EV Charging Guide

Home Charging Costs

At 25p per kWh (typical UK 2024 rate), charging a 77kWh battery costs approximately £19.25 for a full charge. At a real-world efficiency of 3.5 miles per kWh, that is about 7p per mile — compared to 15–20p per mile for a typical petrol car. An EV driver covering 10,000 miles per year saves approximately £800–1,500 in fuel costs compared to a petrol equivalent.

Cheaper Off-Peak Tariffs

EV-specific tariffs (Octopus Go, OVO Drive + Electric, British Gas Electric Driver) offer significantly cheaper overnight rates — typically 7–10p per kWh between midnight and 5am.
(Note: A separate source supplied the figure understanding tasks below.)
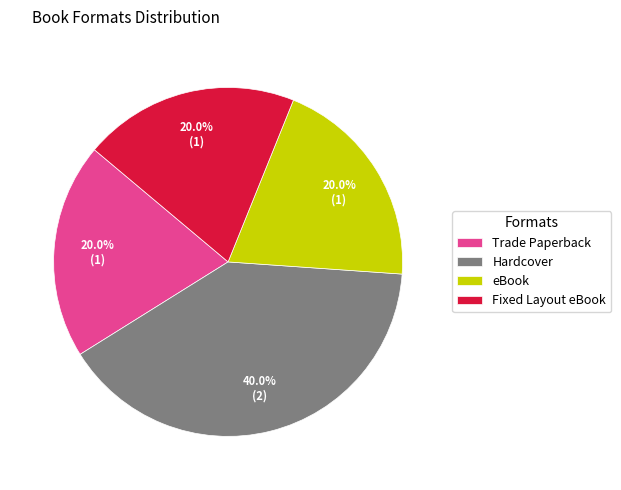

Is there a majority slice in this chart?

No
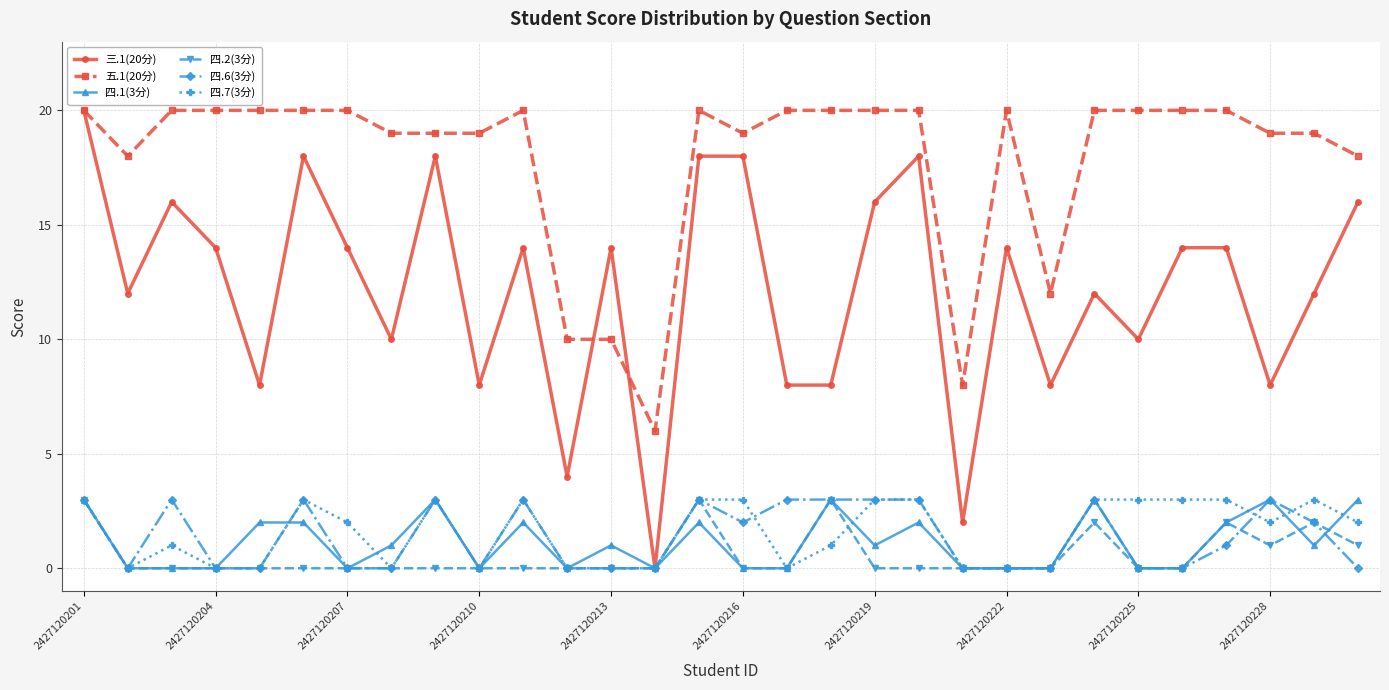

Reading left to right, list all the values displayed in this chart.

三.1(20分): 20	12	16	14	8	18	14	10	18	8	14	4	14	0	18	18	8	8	16	18	2	14	8	12	10	14	14	8	12	16
五.1(20分): 20	18	20	20	20	20	20	19	19	19	20	10	10	6	20	19	20	20	20	20	8	20	12	20	20	20	20	19	19	18
四.1(3分): 3	0	0	0	2	2	0	1	3	0	2	0	1	0	2	0	0	3	1	2	0	0	0	3	0	0	2	3	1	3
四.2(3分): 3	0	0	0	0	0	0	0	0	0	0	0	0	0	3	0	0	3	0	0	0	0	0	2	0	0	2	1	2	1
四.6(3分): 3	0	3	0	0	3	0	0	3	0	3	0	0	0	3	2	3	3	3	3	0	0	0	3	0	0	1	3	2	0
四.7(3分): 3	0	1	0	0	3	2	0	3	0	3	0	0	0	3	3	0	1	3	3	0	0	0	3	3	3	3	2	3	2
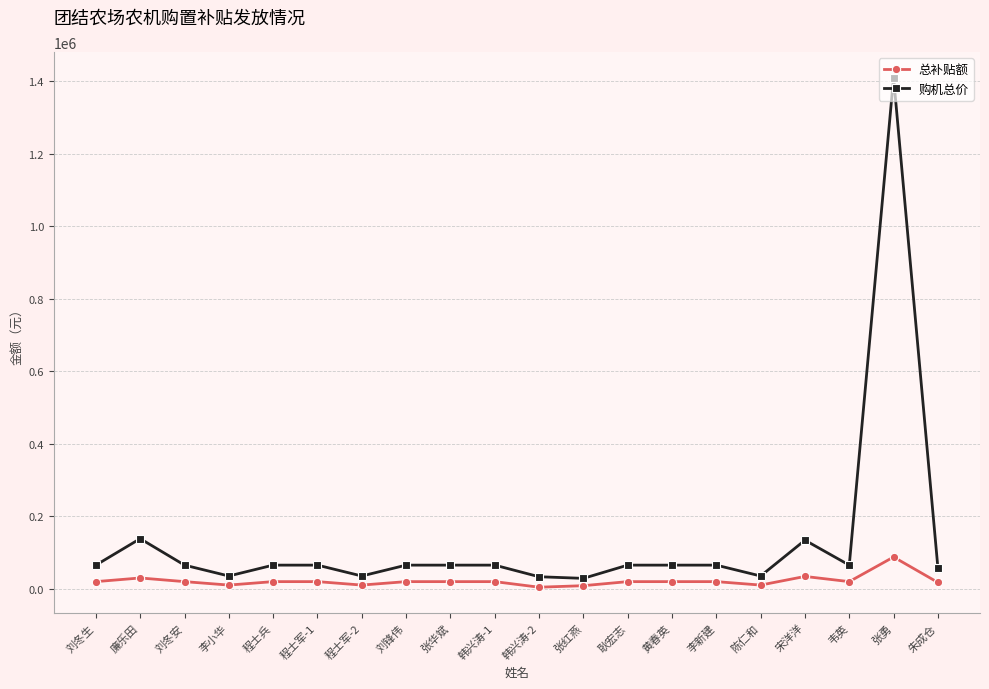

Count the number of categories in the chart.

20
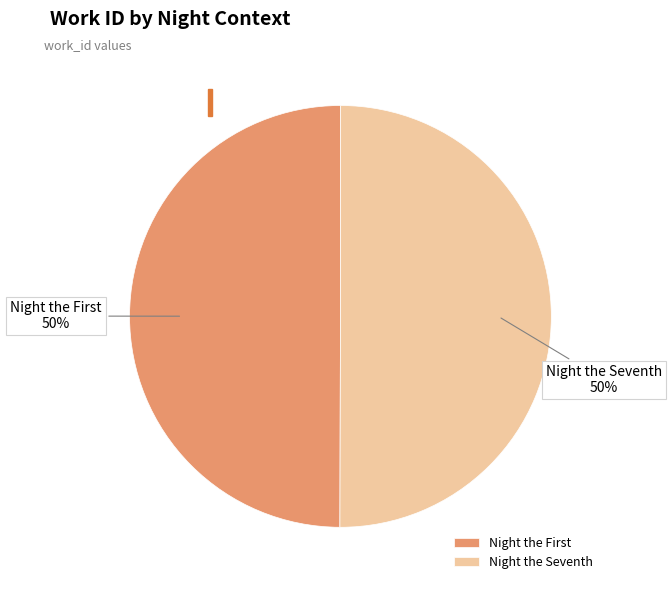

The Night the Seventh slice represents 37% of the pie. True or false?

False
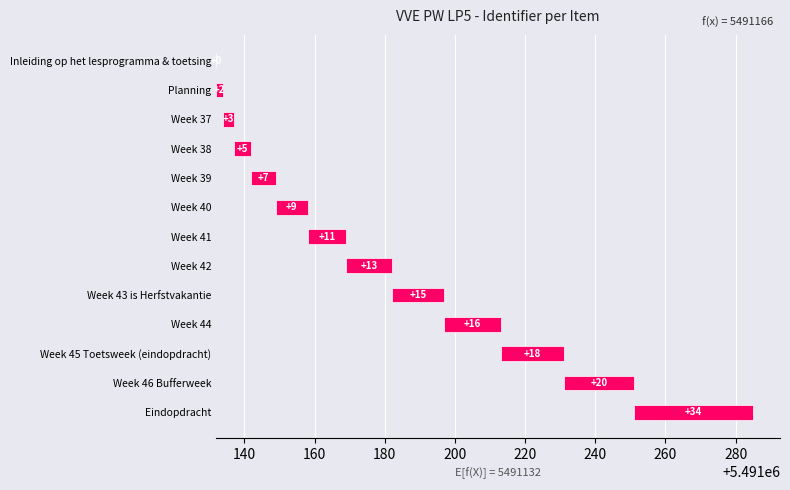

Which has a higher value, Week 40 or Inleiding op het lesprogramma & toetsing?

Week 40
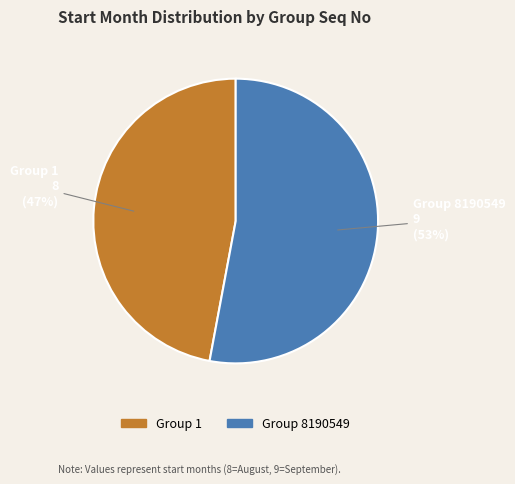

Does any single category account for the majority?

Yes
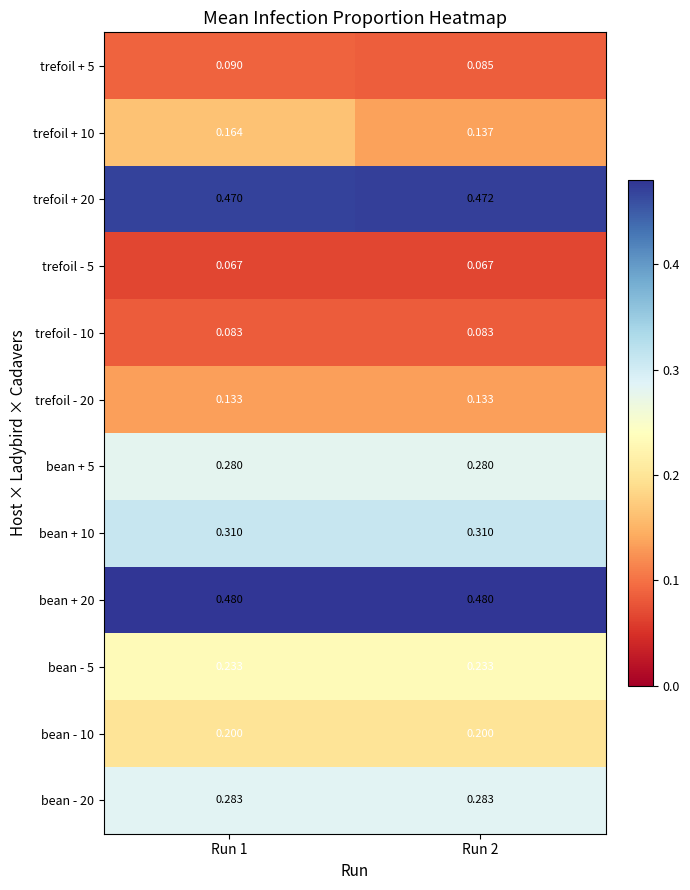

What is the difference between the highest and lowest values at Run 1?

0.4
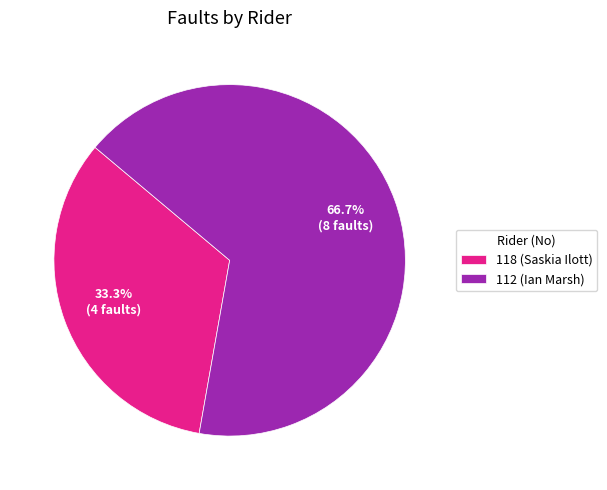

Approximately how many times larger is the value at 118 (Saskia Ilott) compared to 112 (Ian Marsh)?

0.5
This reduces home charging costs by 50–70%. A 77kWh battery charged overnight at 7p per kWh costs just £5.39 — roughly 2p per mile. Most EV charging points and vehicles support scheduled charging.

Public Charging Costs

Rapid chargers (50kW+) cost 60–80p per kWh in 2024 — roughly equivalent to petrol. Ultra-rapid chargers (150–350kW) cost 65–90p per kWh. Pod Point and IONITY destination chargers vary from free to 30p per kWh. The economics of EVs depend heavily on home charging — if you mainly use public rapid chargers, the fuel cost advantage largely disappears.

Charger Types and Speeds

3-pin plug: 2.3kW, adds roughly 8 miles per hour — fine for occasional top-up, slow for regular use. 7kW home wallbox: adds 25–30 miles per hour, charges most EVs overnight — the recommended minimum for home installation. 22kW three-phase: available in some properties, adds around 75 miles per hour. Public rapid (50kW DC): 80% charge in approximately 1 hour. Ultra-rapid (150–350kW DC): 80% charge in 20–30 minutes.